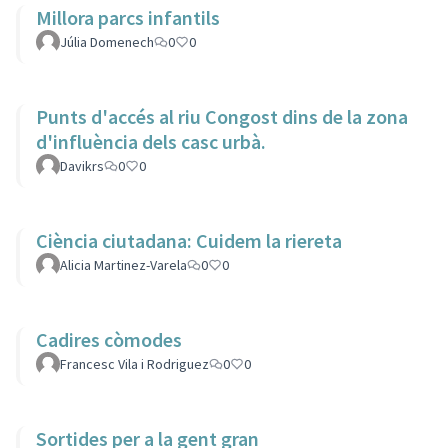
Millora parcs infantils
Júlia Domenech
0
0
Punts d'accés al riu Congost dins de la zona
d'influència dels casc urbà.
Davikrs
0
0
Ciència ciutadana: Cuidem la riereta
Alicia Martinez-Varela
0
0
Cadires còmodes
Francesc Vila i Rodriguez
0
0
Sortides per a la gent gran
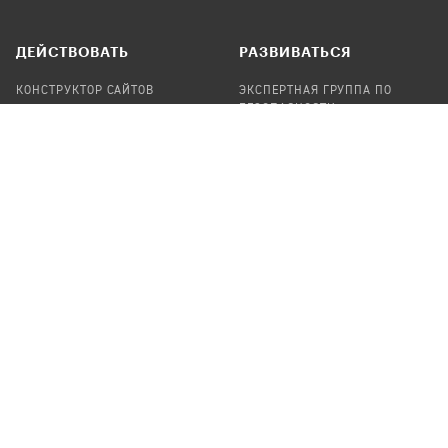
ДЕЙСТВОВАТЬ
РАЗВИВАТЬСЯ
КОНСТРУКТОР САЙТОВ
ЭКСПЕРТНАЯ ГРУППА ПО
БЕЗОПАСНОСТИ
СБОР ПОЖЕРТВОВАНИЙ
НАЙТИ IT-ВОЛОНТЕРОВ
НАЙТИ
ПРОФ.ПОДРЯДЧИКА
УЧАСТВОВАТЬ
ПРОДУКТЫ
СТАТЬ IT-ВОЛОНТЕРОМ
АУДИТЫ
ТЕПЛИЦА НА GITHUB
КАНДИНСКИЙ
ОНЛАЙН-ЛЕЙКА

* * *

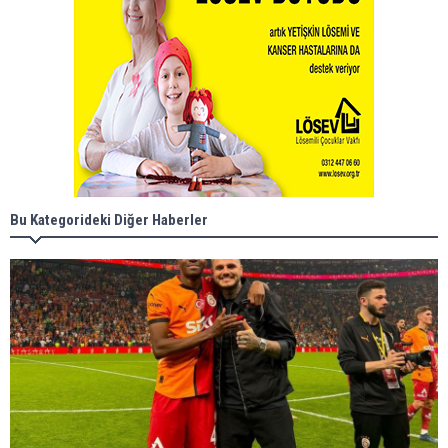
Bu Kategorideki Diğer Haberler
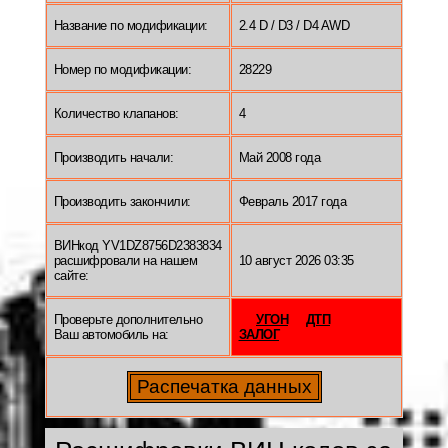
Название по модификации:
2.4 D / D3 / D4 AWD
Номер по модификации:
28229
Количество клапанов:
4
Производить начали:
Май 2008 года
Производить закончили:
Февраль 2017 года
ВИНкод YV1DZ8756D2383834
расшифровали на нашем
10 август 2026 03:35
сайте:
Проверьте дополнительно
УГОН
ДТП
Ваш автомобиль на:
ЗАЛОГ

* * *

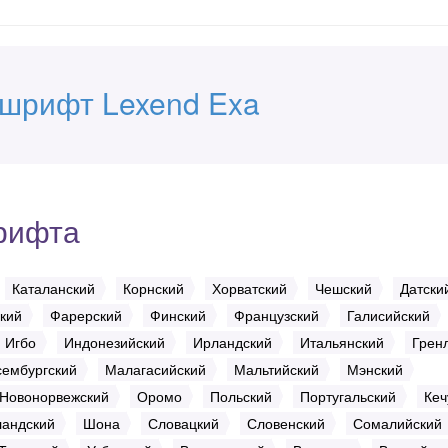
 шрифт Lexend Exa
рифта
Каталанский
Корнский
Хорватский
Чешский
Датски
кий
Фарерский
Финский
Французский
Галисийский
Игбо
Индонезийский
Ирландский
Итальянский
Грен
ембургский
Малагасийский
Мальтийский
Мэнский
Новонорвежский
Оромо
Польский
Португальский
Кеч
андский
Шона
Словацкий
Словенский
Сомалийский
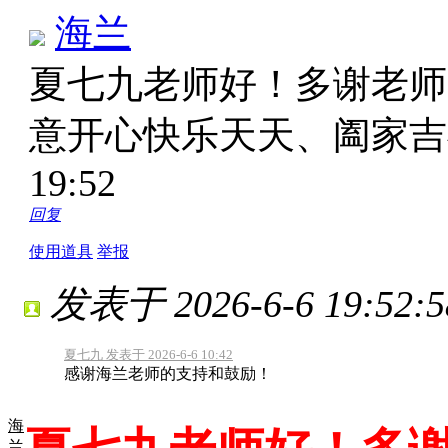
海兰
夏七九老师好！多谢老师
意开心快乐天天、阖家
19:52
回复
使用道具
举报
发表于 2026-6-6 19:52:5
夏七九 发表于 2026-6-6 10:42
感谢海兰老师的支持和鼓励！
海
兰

What to work on: Lines containing the word "модификации" are to be pulled from the records and copied.

Written solution:
Название по модификации:
Номер по модификации:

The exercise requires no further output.